Le campement sous le l'autoroute Ville-Marie.
Le campement sous l'autoroute Ville-Marie Photo: Quentin Dufranne, Métro Média

Alors que le ministère des Transports du Québec (MTQ) reprendra bientôt un chantier de travaux majeurs sur l’autoroute Ville-Marie, entre l’échangeur Turcot et le tunnel Ville-Marie, les personnes en situation d’itinérance ayant trouvé refuge sous l’autoroute devront être relocalisées, et ce, «au cours des prochaines semaines».

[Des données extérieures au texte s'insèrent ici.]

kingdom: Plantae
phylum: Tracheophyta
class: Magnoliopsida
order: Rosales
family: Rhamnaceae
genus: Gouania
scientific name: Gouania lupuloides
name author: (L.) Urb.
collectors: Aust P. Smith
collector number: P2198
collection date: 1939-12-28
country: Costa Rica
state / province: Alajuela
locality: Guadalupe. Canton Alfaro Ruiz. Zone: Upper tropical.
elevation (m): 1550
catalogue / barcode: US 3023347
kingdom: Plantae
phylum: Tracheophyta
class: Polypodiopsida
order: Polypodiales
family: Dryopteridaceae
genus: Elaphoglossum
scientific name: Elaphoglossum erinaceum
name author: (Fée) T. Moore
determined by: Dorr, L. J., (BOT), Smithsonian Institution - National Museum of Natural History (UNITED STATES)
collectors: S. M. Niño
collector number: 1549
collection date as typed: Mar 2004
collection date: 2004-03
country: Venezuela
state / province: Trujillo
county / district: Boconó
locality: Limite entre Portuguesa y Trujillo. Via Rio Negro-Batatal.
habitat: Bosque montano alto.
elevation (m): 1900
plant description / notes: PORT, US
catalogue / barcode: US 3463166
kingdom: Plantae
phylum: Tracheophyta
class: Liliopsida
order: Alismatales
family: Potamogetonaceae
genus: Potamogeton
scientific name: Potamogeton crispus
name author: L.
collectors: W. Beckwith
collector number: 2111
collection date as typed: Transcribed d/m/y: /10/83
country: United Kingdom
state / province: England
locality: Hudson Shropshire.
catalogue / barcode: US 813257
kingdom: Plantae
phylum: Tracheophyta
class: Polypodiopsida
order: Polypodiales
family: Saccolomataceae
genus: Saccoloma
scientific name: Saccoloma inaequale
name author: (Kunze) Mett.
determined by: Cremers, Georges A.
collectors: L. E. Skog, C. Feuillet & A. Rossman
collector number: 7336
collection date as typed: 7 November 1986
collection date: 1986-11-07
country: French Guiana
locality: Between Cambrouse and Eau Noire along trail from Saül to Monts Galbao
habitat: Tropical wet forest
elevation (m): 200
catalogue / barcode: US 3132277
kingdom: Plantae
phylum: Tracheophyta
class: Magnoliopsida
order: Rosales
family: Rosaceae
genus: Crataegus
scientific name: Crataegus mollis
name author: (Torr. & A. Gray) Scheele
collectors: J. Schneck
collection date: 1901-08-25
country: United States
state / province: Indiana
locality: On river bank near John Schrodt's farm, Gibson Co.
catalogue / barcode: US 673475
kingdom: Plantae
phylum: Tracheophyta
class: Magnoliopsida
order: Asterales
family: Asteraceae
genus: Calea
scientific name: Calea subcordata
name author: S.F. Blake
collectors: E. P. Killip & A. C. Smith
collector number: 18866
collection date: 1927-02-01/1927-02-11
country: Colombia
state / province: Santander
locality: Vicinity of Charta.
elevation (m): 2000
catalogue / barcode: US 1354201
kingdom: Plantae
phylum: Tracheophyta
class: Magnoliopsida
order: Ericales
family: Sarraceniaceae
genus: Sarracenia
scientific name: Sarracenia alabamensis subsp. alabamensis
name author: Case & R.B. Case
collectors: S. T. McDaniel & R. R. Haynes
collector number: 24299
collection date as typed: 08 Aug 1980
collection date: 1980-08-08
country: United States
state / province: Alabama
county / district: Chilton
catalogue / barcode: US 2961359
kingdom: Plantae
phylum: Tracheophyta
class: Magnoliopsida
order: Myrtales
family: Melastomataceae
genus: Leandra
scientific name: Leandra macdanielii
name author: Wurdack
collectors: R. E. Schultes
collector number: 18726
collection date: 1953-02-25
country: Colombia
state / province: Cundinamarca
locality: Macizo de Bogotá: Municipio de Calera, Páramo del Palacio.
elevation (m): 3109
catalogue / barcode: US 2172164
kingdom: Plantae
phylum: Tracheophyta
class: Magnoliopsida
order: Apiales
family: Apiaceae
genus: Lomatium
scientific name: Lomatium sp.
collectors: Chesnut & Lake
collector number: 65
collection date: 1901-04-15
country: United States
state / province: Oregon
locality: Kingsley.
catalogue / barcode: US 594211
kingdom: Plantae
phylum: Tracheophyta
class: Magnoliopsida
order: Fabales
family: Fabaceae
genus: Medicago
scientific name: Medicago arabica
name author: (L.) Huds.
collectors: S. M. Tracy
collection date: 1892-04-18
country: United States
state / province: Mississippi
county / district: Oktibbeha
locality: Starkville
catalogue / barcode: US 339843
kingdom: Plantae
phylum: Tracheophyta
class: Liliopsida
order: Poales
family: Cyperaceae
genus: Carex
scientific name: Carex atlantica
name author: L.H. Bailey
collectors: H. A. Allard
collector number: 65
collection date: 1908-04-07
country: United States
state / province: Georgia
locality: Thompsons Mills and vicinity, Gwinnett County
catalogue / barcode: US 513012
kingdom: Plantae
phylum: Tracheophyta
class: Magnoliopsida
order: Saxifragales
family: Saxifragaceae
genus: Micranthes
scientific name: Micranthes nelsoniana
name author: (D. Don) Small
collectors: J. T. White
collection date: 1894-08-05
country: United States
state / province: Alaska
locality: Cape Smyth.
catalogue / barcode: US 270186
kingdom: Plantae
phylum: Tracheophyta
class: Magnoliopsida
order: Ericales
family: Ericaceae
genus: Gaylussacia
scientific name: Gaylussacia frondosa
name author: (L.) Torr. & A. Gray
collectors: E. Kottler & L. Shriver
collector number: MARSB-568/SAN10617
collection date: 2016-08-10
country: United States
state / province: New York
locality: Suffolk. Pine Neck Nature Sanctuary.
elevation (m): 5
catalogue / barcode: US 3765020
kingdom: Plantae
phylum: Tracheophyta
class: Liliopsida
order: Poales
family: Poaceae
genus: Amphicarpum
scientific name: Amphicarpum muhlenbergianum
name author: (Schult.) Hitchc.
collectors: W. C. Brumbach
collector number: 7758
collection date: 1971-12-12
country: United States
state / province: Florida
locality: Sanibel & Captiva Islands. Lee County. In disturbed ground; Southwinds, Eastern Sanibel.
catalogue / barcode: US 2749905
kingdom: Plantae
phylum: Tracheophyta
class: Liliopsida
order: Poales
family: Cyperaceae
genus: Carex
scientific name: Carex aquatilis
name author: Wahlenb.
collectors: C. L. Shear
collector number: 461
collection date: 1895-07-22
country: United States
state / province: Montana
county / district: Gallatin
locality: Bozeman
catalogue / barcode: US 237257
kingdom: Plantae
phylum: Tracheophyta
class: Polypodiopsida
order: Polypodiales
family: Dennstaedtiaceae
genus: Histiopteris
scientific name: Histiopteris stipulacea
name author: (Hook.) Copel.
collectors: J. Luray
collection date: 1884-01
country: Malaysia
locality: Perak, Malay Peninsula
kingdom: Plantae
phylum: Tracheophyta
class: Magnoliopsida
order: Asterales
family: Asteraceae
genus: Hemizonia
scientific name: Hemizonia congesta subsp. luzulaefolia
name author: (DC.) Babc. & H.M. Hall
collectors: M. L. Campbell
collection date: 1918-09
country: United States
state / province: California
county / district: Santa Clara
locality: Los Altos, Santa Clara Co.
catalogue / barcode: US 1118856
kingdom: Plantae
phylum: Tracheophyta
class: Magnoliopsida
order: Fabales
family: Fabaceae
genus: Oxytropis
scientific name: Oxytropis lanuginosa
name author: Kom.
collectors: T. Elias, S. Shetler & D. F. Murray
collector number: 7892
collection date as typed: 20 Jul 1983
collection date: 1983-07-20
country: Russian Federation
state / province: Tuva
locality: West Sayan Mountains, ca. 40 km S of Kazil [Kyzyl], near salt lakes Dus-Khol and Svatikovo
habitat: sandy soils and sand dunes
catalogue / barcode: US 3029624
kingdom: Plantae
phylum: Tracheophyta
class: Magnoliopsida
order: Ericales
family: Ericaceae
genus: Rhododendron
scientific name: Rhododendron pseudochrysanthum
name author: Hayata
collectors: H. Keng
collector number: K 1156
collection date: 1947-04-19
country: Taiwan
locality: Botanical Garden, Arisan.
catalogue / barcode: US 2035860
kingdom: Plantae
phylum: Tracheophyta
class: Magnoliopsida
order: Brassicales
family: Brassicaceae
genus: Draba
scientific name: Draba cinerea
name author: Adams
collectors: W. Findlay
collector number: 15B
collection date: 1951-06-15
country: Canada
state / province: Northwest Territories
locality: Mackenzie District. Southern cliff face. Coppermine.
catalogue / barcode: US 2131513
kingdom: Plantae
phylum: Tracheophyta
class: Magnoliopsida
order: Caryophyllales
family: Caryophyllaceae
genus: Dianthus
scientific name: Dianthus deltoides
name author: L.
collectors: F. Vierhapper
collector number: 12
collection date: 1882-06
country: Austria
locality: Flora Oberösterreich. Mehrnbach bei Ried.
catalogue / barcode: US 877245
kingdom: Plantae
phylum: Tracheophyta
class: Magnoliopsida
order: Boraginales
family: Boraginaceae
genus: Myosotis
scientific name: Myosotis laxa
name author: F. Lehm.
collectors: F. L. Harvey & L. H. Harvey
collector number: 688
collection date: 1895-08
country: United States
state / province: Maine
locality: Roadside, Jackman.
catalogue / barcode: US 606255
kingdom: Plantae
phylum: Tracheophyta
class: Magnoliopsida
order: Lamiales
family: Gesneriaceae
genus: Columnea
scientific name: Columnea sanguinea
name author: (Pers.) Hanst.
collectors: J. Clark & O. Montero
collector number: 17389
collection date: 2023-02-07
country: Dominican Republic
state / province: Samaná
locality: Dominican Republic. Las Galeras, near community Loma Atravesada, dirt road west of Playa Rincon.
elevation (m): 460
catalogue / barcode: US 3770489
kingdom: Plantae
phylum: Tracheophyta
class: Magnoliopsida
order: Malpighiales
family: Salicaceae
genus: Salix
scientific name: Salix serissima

«On a entamé l’année dernière des travaux de réparation de six structures, indique à Métro la porte-parole du MTQ, Sarah Bensadoun. À l’heure actuelle, les campeurs se trouvent sur une propriété privée, qui est celle du Ministère, et ce sera aussi une zone de chantier jusqu’en 2025. C’est impossible d’effectuer les travaux avec la présence de campeurs sans avoir de répercussions sur leur santé et leur sécurité.»

Mme Bensadoun précise que les travaux, qui nécessiteront de la machinerie lourde, créeront un bruit intense et qu’il y aura beaucoup de va-et-vient, avec entre autres des camions qui transportent de l’équipement.

Aucune date butoir

Le chantier de l’autoroute Ville-Marie est en pause hivernale en ce moment, mais devrait reprendre au cours des prochaines semaines.

«La date de reprise du chantier n’est pas encore confirmée. Mais c’est un chantier qui reprend dès que les conditions météo s’améliorent. Dès qu’on ne sera plus en conditions hivernales, ça va reprendre», souligne Mme Bensadoun.

D’ici là, le MTQ est en discussions avec plusieurs partenaires, entre autres le ministère de la Santé et des Services sociaux et le CIUSSS Centre-Ouest, afin de trouver une solution durable pour les campeurs, qui devront trouver un logement lors de la reprise des travaux.

«Du côté du MTQ, on n’a pas l’expertise pour trouver des logements ou quoi que ce soit sur une base temporaire ou plus longue, ajoute la porte-parole. C’est pourquoi on travaille avec des partenaires et on espère vraiment qu’on va pouvoir leur proposer des solutions durables et qu’ils vont surtout les accepter.»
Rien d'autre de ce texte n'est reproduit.